The Phoenix Mercury will be making adjustments to their travel plans for the WNBA season after star center Brittney Griner was confronted by a right-wing YouTuber at Dallas-Fort Worth International Airport on Saturday.
Diana Taurasi called the incident, which occurred as the Mercury were heading from Texas to Indiana for the next game of their road trip, “disrespectful” to Griner, the team and the league. The Phoenix guard also pushed for the WNBA to take action to protect its players.
“That can’t happen,” Taurasi said after Sunday’s 85-82 win against the Indiana Fever. “The safety of everyone comes first. You know basketball is secondary to all that. People have families, kids. To be put in that situation really is disrespectful, to not only BG, but to our team, to the league.
“So hopefully they can take steps to make sure that the security of our players throughout the league is at the forefront.”

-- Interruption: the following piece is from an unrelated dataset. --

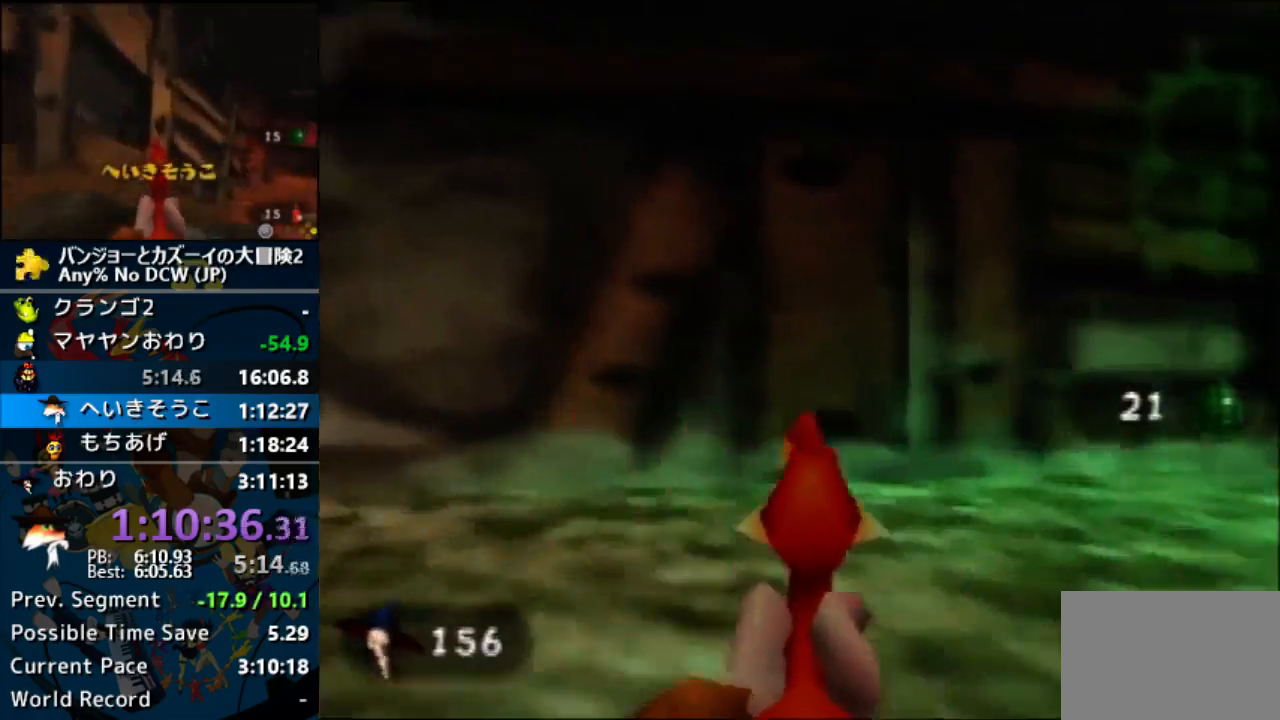
Gameplay with a controller (Nintendo layout); each line is a JSON object with the inputs held at the frame after it. "events" lists button and stick changes between this image and that frame as [ms after this image, input, new state], when the widget could be followed in between. Not read: A B DPAD_DOWN DPAD_LEFT DPAD_RIGHT DPAD_UP L1 L3 R3 START.
{"buttons": ["R1"], "left_stick": "left"}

Mercury forward Brianna Turner, who initially called out the incident Saturday on social media, said on Sunday that the experience was a “huge disappointment.”
“I mean, I don’t blame the league, obviously no one could’ve predicted this,” she said. “But at the same time, I think more measures could have been in place, absolutely.”
The confrontation rattled the players, Turner said.
“It was startling to show up to the airport to have people waiting at your gate to just totally (disrupt) your day and follow you around on the airport, shouting and causing a scene,” she said. “That’s obviously nothing anyone wants to deal with, especially on a business trip for work, representing the league, the city of Phoenix, our organization.
“And in times like that, we don’t want to throw phones or yell and say things back, so we kind of have to take it. I guess you live and learn, but I don’t know … if it happens again, what do we do next? I’m not really sure of that answer yet.”
The Mercury will make travel adjustments that “maybe should have happened before,” head coach Vanessa Nygaard said before Sunday’s game.
“Right now, we’re going to prioritize the safety of our players,” she said, though she did not provide details of the changes.
The WNBA said in a statement Saturday that Griner had been approved to fly private charter for games this season, and that they had informed the Phoenix Mercury earlier this year “to move ahead with any arrangements they felt were appropriate and needed, including charter flights.” But there may have been uncertainty over whether the Mercury were allowed to pay for all of the charters, the WNBPA told ESPN on Sunday.
New York Liberty star Breanna Stewart, who made charter flights a key piece of her free agency negotiations, called the incident “traumatizing” for WNBA players.
“I think that player safety should be first and foremost,” Stewart said. “Everyone was aware that BG coming back to the WNBA this season was going to be a little bit different. A lot more eyes, a lot more publicity, positives and negatives, and wanting to make sure that she’s protected at all times.
“The fact that she wasn’t (protected) yesterday, I think it’s a little bit traumatizing for all of us to think about. Because we feel for her and we want her to be safe and know that when she’s with us, she should be able to be herself. So I think that there needs to be extra precautionary measures taken, I don’t think anyone is against BG having charter flights whenever she wants so that she can be herself and travel and be comfortable and be safe.”
WNBA players across the league have addressed the incident, renewing calls for league-wide charter flights.
“This is something that we’ve been talking about months before the season started and it’s just frustrating that we have to go through something like this to have more change,” Stewart said.
Fever guard Emma Cannon, who is a friend and former teammate of Griner, was angered by what happened.
“I’ve seen the little snippet of the video, and that’s upsetting,” Cannon said. “We as a league deserve to be treated as our standard has been. WNBA players, the top 144 players, we should be charter.”
And Fever coach Christie Sides said she would like to see the issue of charter flights in the WNBA can get worked out sooner rather than later.
“That was really unfortunate, what happened, I really hate it,” Sides said. “That’s a CBA thing, you know, where the league, when they change their mind and we’re able to get those charter flights, it’ll be awesome. Hopefully, that’s sooner than later, but that’s all in the league.”
Turner will likely be part of driving that change as a vice president of the WNBPA.
“Players are really supportive of us and making sure that BG is safe,” Turner said. “Obviously, we want the best for all players traveling. … I don’t want any other team to go through what we went through, and hopefully we don’t go through that again.”